++++ Excerpt ++++
Reviewed
by Carole Glauber
Tina
Modotti's life has all the components of a good story: love, betrayal, sex, passion,
violence and adversity, foreign intrigue, and unsolved mysteries. Fortunately,
the past 17 years have seen much scholarly activity concerning her life and work.
Interest in Modotti has mushroomed, and at last she is receiving recognition as
a photographer on her own terms rather than as Edward Weston's companion. Mildred
Constantine first attempted Modotti's biography in 1983 with the ironic title
Tina Modotti: A Fragile Life whose cover depicts Tina as vulnerable and
soulful. Tina Modotti Photographer and Revolutionary by Margaret Hooks
was called "definitive" in the 1993 New York Times Book Review.
++++ Record excerpts ++++
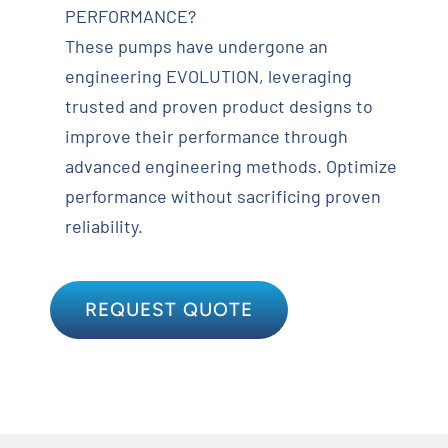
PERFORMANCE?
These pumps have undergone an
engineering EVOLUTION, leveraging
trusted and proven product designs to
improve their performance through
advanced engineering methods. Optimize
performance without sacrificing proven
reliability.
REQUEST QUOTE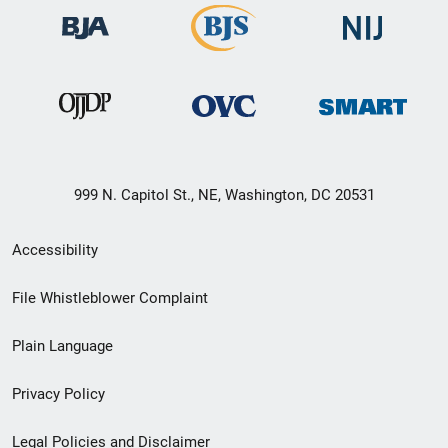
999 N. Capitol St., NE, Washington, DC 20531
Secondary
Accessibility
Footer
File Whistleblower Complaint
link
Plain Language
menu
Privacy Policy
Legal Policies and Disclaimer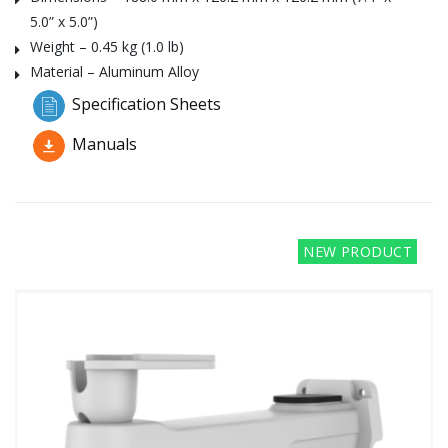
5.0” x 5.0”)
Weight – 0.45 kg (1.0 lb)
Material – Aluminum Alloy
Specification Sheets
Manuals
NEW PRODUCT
++++
• Problem to work on
Continue the review of books about Tina Modotti, starting right after its final sentence.

• Response area
Born
in 1896 in Udine, a town in Northeast Italy, Modotti became all too familiar with
poverty and the resulting social unrest fueled by joblessness and hunger. When
Tina was nine, her father, Giuseppe, left his family for San Francisco. Slowly,
he sent money to Italy, allowing the children passage to America one by one and
in 1913, Tina joined her father. Her stints in a shirt factory, as an I.Magnin
seamstress, and a hatmaker provided income. During the summer of 1916, Tina made
her acting debut in a North Beach Italian theater, captivating audiences and becoming
a local theater star.
In 1917, she met Roubaix de l'Abrie Richey in San Francisco. Richey, known as
Robo, worked as a painter and writer, immersed in the Bohemian life, although
born in Pleasant Valley, Oregon to a prosperous farm family. They paired up, despite
Robo's marriage, and invented a relationship believed by others to include their
marriage. It turned out that Robo and Tina never married despite previous accounts
assuming they were.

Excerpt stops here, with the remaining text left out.